Dr Wiemels: We used 2 types of biological samples obtained from children with leukemia at their diagnostic visit to the hospital; 1 sample was the leukemia cells themselves (purified from their bone marrow). In these cells we sequenced total RNA, which means all genes currently expressed in these cells. The point was to search for active pathogens. After accounting for all the normal cellular genes we compared the ‘unmapped’ sequences to databases of known viruses, and found a variety of viruses and bacteria sequences.

The only virus that showed up in all of the ALL subjects and not at all in AML was CMV.

The second sample we used was blood plasma from a set of children with leukemia (ALL compared to AML).
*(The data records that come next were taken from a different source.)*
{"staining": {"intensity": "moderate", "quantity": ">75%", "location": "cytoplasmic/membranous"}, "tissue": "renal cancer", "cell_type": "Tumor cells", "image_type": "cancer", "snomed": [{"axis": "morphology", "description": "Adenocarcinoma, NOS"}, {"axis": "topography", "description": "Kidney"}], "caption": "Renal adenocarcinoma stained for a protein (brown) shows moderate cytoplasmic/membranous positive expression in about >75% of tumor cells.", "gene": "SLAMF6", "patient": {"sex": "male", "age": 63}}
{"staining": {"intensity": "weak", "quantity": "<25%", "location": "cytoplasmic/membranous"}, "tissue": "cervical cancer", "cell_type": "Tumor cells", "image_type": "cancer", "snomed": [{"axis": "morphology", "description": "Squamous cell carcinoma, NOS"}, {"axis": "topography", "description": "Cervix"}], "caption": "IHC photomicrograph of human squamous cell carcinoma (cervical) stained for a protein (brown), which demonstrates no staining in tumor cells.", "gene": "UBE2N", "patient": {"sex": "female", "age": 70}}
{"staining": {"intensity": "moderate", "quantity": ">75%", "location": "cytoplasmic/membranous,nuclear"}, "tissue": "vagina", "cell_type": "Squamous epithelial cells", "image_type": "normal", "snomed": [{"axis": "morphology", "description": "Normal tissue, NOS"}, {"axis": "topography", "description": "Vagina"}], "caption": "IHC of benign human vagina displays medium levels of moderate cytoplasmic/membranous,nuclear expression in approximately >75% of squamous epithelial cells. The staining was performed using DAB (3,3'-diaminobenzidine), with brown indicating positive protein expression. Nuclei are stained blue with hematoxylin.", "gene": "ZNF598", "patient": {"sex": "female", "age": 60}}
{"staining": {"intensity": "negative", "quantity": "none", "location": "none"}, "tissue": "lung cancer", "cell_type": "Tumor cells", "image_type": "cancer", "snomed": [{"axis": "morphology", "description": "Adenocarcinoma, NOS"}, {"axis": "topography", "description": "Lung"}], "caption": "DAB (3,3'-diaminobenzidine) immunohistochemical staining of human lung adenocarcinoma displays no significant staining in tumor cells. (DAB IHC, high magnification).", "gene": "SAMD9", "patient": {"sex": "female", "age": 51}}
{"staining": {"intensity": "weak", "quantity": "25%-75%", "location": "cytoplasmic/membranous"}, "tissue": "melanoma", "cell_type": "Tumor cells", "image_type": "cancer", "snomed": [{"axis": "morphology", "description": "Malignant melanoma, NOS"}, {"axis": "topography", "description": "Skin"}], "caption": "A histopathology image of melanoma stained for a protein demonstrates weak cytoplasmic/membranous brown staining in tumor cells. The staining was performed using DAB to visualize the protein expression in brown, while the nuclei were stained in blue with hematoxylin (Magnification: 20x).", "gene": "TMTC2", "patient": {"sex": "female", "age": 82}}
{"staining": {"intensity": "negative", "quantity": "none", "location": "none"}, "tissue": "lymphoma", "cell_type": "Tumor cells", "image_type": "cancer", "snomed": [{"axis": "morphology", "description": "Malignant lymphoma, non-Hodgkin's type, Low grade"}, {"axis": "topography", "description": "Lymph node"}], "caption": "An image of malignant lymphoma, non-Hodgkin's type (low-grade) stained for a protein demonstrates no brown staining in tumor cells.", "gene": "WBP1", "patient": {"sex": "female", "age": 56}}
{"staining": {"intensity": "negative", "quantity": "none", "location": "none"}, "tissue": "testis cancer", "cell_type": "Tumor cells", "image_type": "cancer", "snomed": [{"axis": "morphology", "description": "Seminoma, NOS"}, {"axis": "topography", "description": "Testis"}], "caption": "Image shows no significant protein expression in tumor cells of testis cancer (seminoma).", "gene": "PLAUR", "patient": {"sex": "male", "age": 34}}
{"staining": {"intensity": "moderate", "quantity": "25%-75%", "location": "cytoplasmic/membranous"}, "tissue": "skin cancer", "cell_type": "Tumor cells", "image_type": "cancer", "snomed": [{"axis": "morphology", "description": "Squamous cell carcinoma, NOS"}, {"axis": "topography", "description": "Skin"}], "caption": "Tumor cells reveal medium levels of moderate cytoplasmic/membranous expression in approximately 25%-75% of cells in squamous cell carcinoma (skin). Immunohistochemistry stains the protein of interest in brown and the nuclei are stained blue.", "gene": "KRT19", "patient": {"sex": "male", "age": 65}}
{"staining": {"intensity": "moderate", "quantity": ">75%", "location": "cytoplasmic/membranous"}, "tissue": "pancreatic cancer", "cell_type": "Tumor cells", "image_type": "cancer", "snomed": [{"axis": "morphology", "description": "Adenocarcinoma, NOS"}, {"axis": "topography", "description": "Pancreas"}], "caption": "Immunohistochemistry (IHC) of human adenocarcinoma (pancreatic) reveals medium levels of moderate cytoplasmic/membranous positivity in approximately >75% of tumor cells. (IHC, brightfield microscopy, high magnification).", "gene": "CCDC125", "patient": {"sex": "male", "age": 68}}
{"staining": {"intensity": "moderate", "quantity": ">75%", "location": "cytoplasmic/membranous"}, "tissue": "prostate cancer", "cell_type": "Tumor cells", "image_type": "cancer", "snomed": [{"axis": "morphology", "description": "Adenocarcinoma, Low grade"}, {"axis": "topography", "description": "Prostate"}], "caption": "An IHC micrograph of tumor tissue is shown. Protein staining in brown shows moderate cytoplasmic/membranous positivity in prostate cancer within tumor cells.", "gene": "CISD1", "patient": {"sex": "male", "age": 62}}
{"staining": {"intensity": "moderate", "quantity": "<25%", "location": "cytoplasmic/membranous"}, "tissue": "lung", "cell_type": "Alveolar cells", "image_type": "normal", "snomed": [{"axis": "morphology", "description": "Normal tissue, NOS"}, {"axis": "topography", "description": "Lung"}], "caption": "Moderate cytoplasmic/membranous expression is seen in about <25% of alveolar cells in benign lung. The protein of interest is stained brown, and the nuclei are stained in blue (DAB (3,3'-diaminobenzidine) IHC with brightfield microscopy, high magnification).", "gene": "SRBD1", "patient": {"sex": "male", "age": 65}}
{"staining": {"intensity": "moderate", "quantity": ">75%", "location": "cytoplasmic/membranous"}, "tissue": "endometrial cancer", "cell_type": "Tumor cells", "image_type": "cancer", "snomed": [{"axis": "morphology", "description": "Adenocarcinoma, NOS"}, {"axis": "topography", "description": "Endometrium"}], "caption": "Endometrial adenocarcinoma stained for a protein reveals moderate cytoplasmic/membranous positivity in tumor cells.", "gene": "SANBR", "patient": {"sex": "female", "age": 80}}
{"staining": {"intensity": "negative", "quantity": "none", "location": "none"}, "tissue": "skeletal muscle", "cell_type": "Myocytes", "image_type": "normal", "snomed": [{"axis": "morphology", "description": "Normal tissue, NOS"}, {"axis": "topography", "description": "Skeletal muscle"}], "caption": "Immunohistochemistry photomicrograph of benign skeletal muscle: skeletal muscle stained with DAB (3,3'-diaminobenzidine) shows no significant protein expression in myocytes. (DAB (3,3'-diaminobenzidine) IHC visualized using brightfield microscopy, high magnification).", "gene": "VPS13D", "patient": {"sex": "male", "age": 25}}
In this case, we made an effort to remove all stray RNA and DNA by purification and digestion with enzymes, and isolated viral particles, which protect their nucleic acids.

We then opened these viral particles and sequenced, finding CMV in most of the ALL patients and only 1 of the AMLs. From these 2 assays (which were on different sets of patients) we found evidence that CMV is the only virus to distinguish ALL from AML.

This does not rule out CMV as a potential opportunistic infection in these immunosuppressed children, but it does present the possibility that CMV plays a role in ALL. Still, CMV is a ubiquitous virus but has an average seroconversion age of 28 years old, so it is unusually frequent in these ALL patients (at a minimum). 

After this result we wondered whether there may be a particular timing of infection by CMV that was critical for a role in ALL. So, we decided to check the Guthrie cards.